- [Text passage]
* * * * * * *
4 lessons learned from a real-world employee entrepreneurship experience
Can giants be taught to dance?
Ricardo Dos Santos, who ran a corporate entrepreneurship program for wireless networking giant Qualcomm, recently shared some of the lessons he learned in getting a giant to dance.
"I earnestly believe that large corporations should emulate 'Lean startups' -- business model design, customer development and agile engineering," Dos Santos writes at Steve Blank's website.
Dos Santos helped launch Qualcomm's corporate entrepreneurship program with the idea that achieving breakthrough innovation meant more than a suggestion box; it sought to encourage employees to think and act like entrepreneurs, and their managers as enablers.
The challenge was to provide education, training and encouragement to employees across all business units to "turn their ideas into fundable experiments," as well as take ownership of their ideas. "In corporations, there is no magic innovation leprechaun at the end of the rainbow that turns their unsolicited suggestions into pots of gold," he adds. On top of that, employees needed to be able to find the time to pursue and fight to push new ideas through, while holding down their day jobs.
The solution was a program called VentureFest, which was staged as a competition in which employees were encouraged to form into teams to submit their ideas. The effort would launch an idea management system that would "collect a large number of competing entries then ultimately down-selected to the top 10-20 concepts with the most breakthrough potential, according to peer and expert reviews."
Once the ideas were developed and approved, the employees would take part in a three-month "bootcamp" that would prepare the idea creators to fight the internal funding battle to get their innovations into the corporate flow. The bootcamp requested that participants do what entrepreneurs do before requesting seed funding... get out of the building to talk to customers, build prototypes and generate partner interest."
Finally, the teams would then pitch their ideas to "the C-level executive team, which determined the competition winners, prize money and directed other promising teams to target business unit sponsors."
The program attracted 82 submissions in the first year, to more than 500 in its fifth and final year, Dos Santos reports. "Several ideas were fully or partially implemented -- with hundreds of millions of dollars invested -- with a couple of genuine breakthrough successes, and hundreds of related patents were filed. Employees reported noticeable gains in entrepreneurial skills and attitude, and the CEO seemed happy with how his baby was being raised."
Dos Santos says Qualcomm gained the tools to build successful corporate entrepreneurship programs. There were also a number of lessons he learned along the way as well:
- Cast a wide net, and get as many top executives involved as possible: "We should have recruited high-level executive champions for the program besides the CEO," says Dos Santos. "They could have helped us anticipate and solve organizational challenges and agree on how we planned to manage the risks."
- Introduce a structure that can digest new innovations: "We unknowingly set up an organizational conflict on day one. The VentureFest program didn’t fit smoothly with the business units' readiness for dealing with unexpected ‘bottoms up’ innovation, in a quarterly-centric, execution environment." In addition, Dos Santos says, there was confusion and uncertainty about which business units would be evaluating or sponsoring the new ideas coming out of the bootcamps.
- Don't let the effort be a threat to existing R&D departments: "Our largest customer should have been the R&D units, but the reality was that we never sold them that the company could benefit by exploring multiple innovation models to reduce the risks of disruption. We had taken this for granted and met resistance we were unprepared to handle."
- Find long-term homes for the new entrepreneurial ventures: Dos Santos reports that "Qualcomm’s existing innovation model – wireless products were created in the R&D lab and then handed over to existing business units for commercialization – was wildly successful in the existing wireless and mobile space." However, VentureFest itself was not integral to the company's success, since it proposed new ventures that were "sometimes outside the wireless realm," and stressed new business models. As a result, many of the new ideas "ran counter to the company’s existing R&D, lab-to-market model that built on top of our internally generated intellectual property. The result was that we couldn’t find internal homes for what would have been great projects or spin outs."
* * * * * * *
- [Given data]
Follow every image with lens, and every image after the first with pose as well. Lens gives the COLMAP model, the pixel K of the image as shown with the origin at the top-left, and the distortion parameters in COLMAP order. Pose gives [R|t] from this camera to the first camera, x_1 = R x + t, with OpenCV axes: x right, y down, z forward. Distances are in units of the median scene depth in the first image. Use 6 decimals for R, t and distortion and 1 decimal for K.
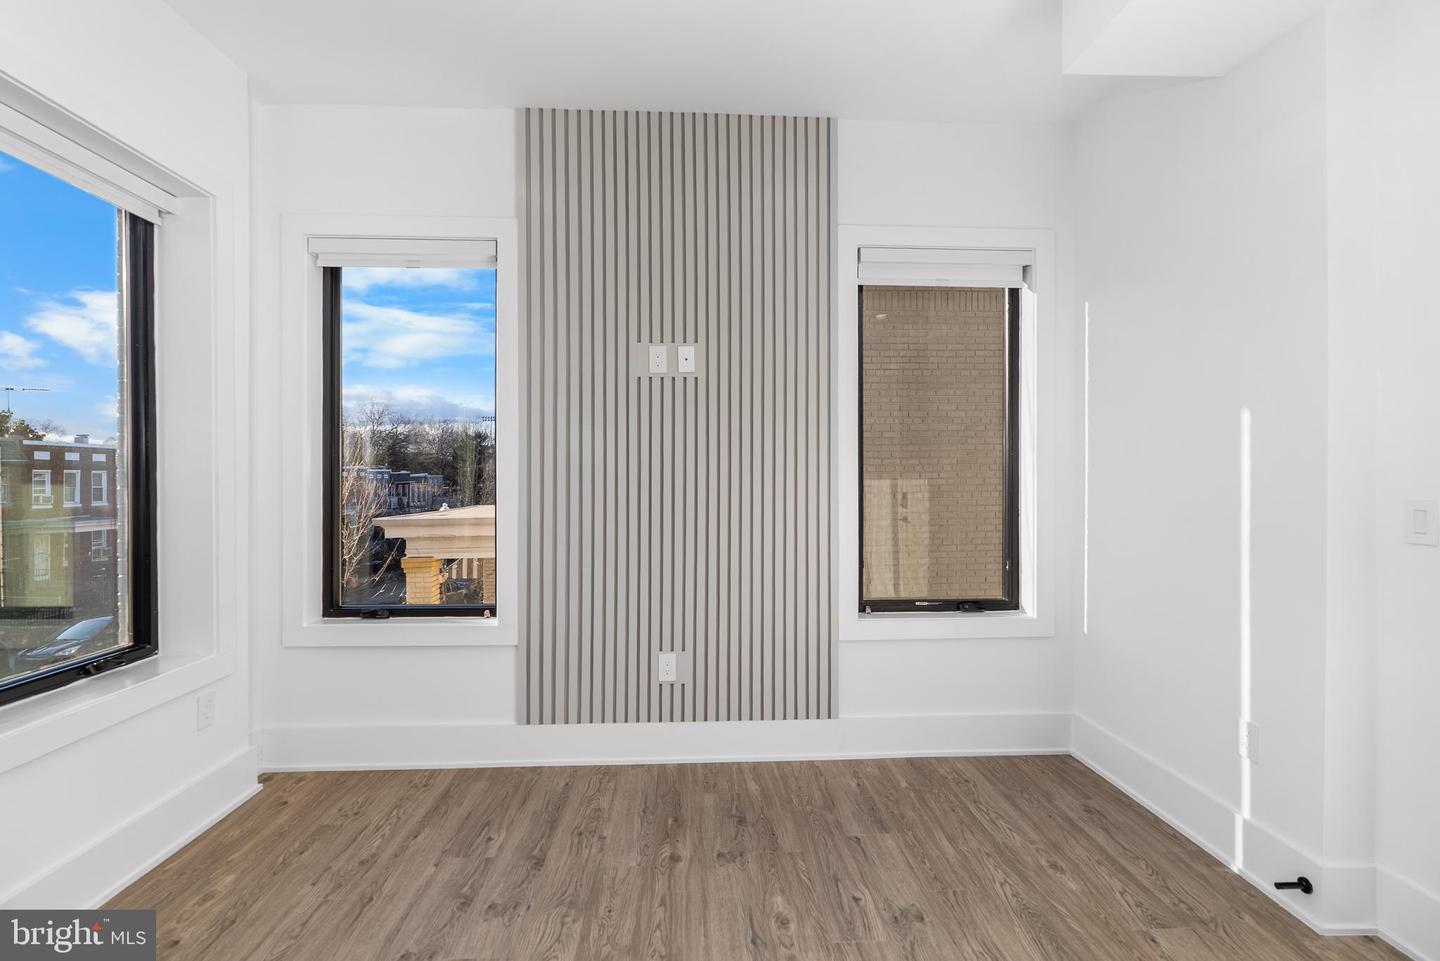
* * * * * * *
- [What needs to be done] Please write out everything in the Qualcomm article from "Ricardo Dos Santos, who" down to "giant to dance.", copying it word for word. The listing has no connection to the Qualcomm article.

- [The completed task]
Ricardo Dos Santos, who ran a corporate entrepreneurship program for wireless networking giant Qualcomm, recently shared some of the lessons he learned in getting a giant to dance.